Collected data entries
____

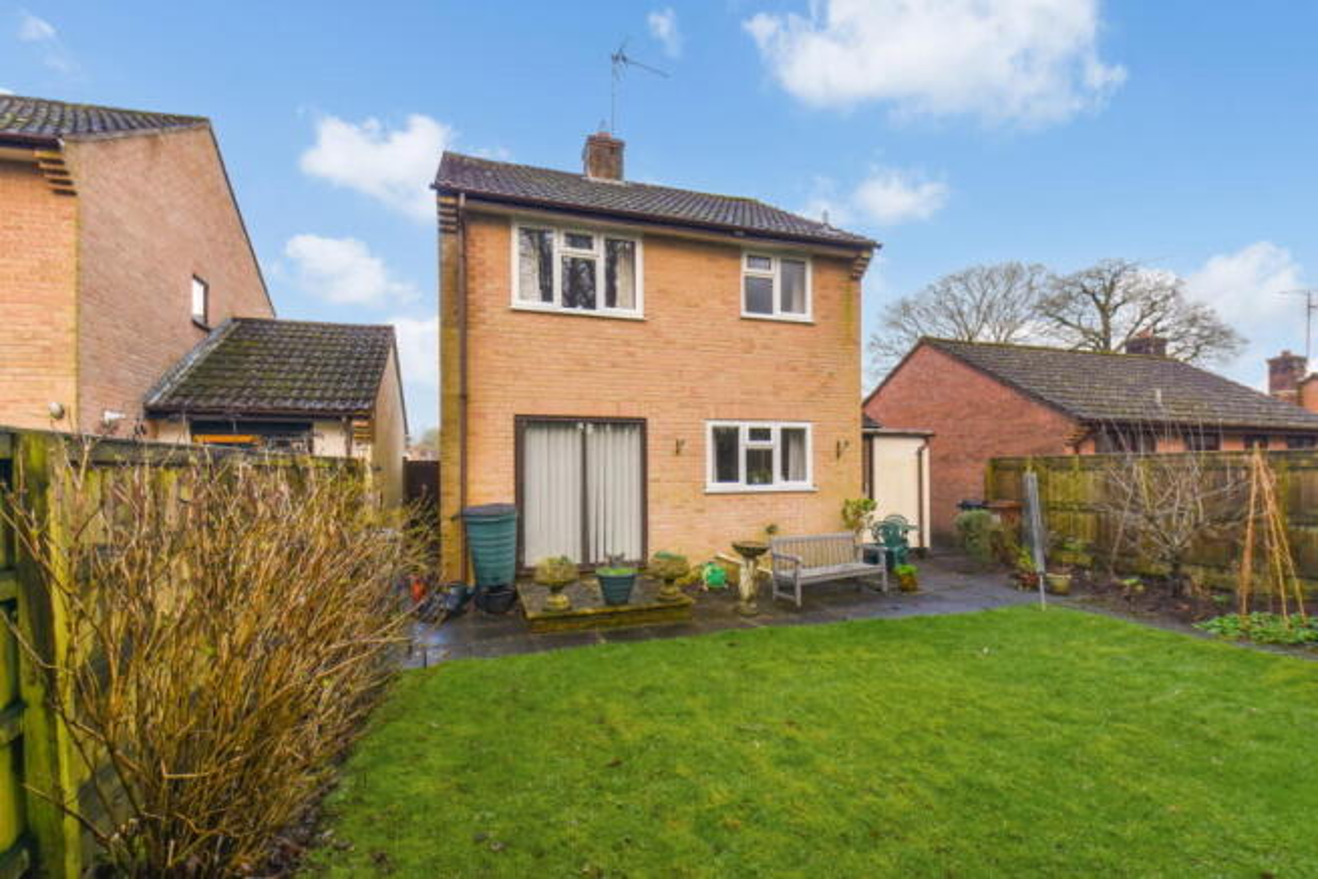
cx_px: 659
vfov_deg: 77.4
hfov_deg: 100.4
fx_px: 549
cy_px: 440
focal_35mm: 15
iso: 200
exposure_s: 1/250
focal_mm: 10
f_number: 5.6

____

EXERCISE PROMPT:
Go through the entries above and output them exactly, without pictures.

TASK OUTPUT:
cx_px: 659
vfov_deg: 77.4
hfov_deg: 100.4
fx_px: 549
cy_px: 440
focal_35mm: 15
iso: 200
exposure_s: 1/250
focal_mm: 10
f_number: 5.6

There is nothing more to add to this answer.